A verdadeira Constituição está na cabeça dos cidadãos.
Portanto, esqueçam as frases empoladas, frequentemente confusas, daquele documento produzido em 1988 por um grupo de sonhadores ingênuos misturados com ideólogos radicais. Esqueçam a Constituição. O que vai determinar a viabilidade da nação brasileira são a cultura do povo e a qualidade dos políticos. Cultura, segundo Geert Hofstede, é o conjunto dos hábitos, costumes e tradições que guiam nossa vida. Se somos um país de malandros, que valoriza a ociosidade e a esperteza, e demoniza o trabalho e a prosperidade, nenhuma Constituição vai nos salvar.

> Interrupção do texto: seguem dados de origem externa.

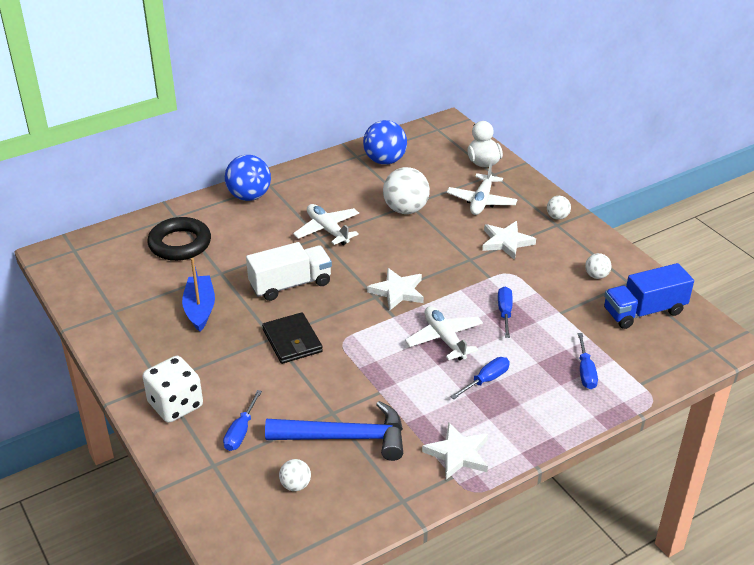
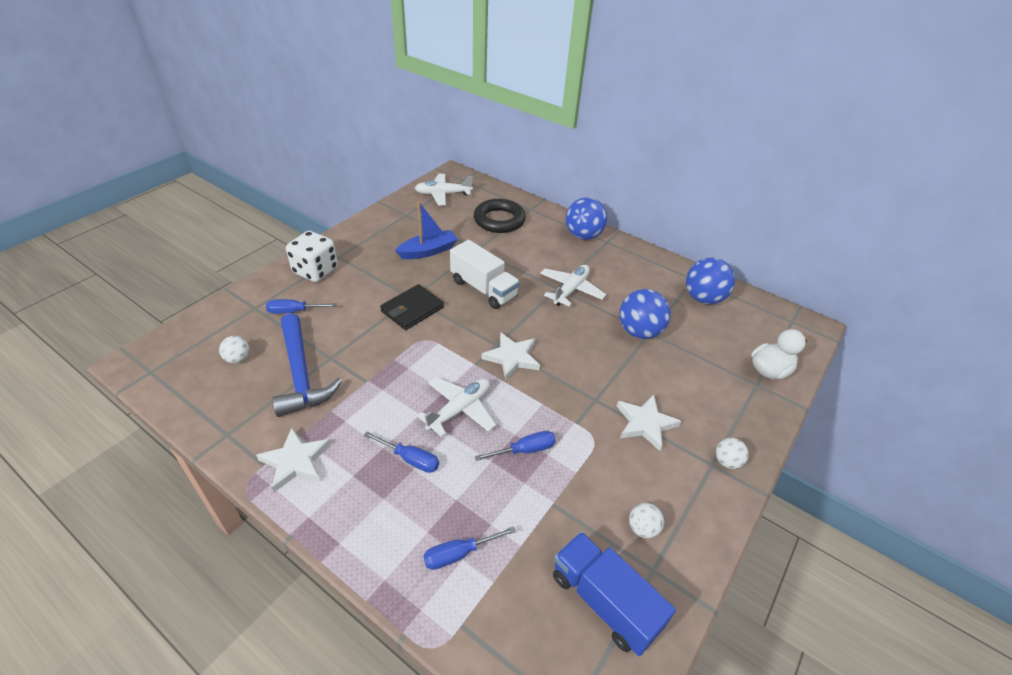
camera: 65 degrees right, 5 degrees up
white ball [383,167,430,214] -> blue ball [619,289,671,339]
white plane [447,162,518,215] -> white plane moved to [415,174,473,205]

O que constrói ou destrói um país são as atitudes e o comportamento do dia a dia: o repúdio à injustiça, a distinção entre certo e errado e a valorização do mérito, da responsabilidade e da prosperidade. Não haverá Brasil sem a disposição de afirmar nossos direitos diante de um Estado faminto, autoritário e corrupto, cada vez mais capturado por interesses escusos.
No dia em que decidirmos ser uma grande nação ninguém vai nos segurar. A Constituição – a sétima, décima terceira ou vigésima – será um mero detalhe.
Brilhante, Sr Roberto Motta ! Estou seguindo a pessoa certa . Porem, o Sr nos fez ver que já não estamos mais à beira do precipício . Nós já caímos . Estamos no fundo do buraco . Abraço.
Concordo em gênero, número e grau. Protestar sem agir, é nada. Os gaúchos do agronegócio concluíram isso. Precisamos agir, sem esperar pelas ações do Estado.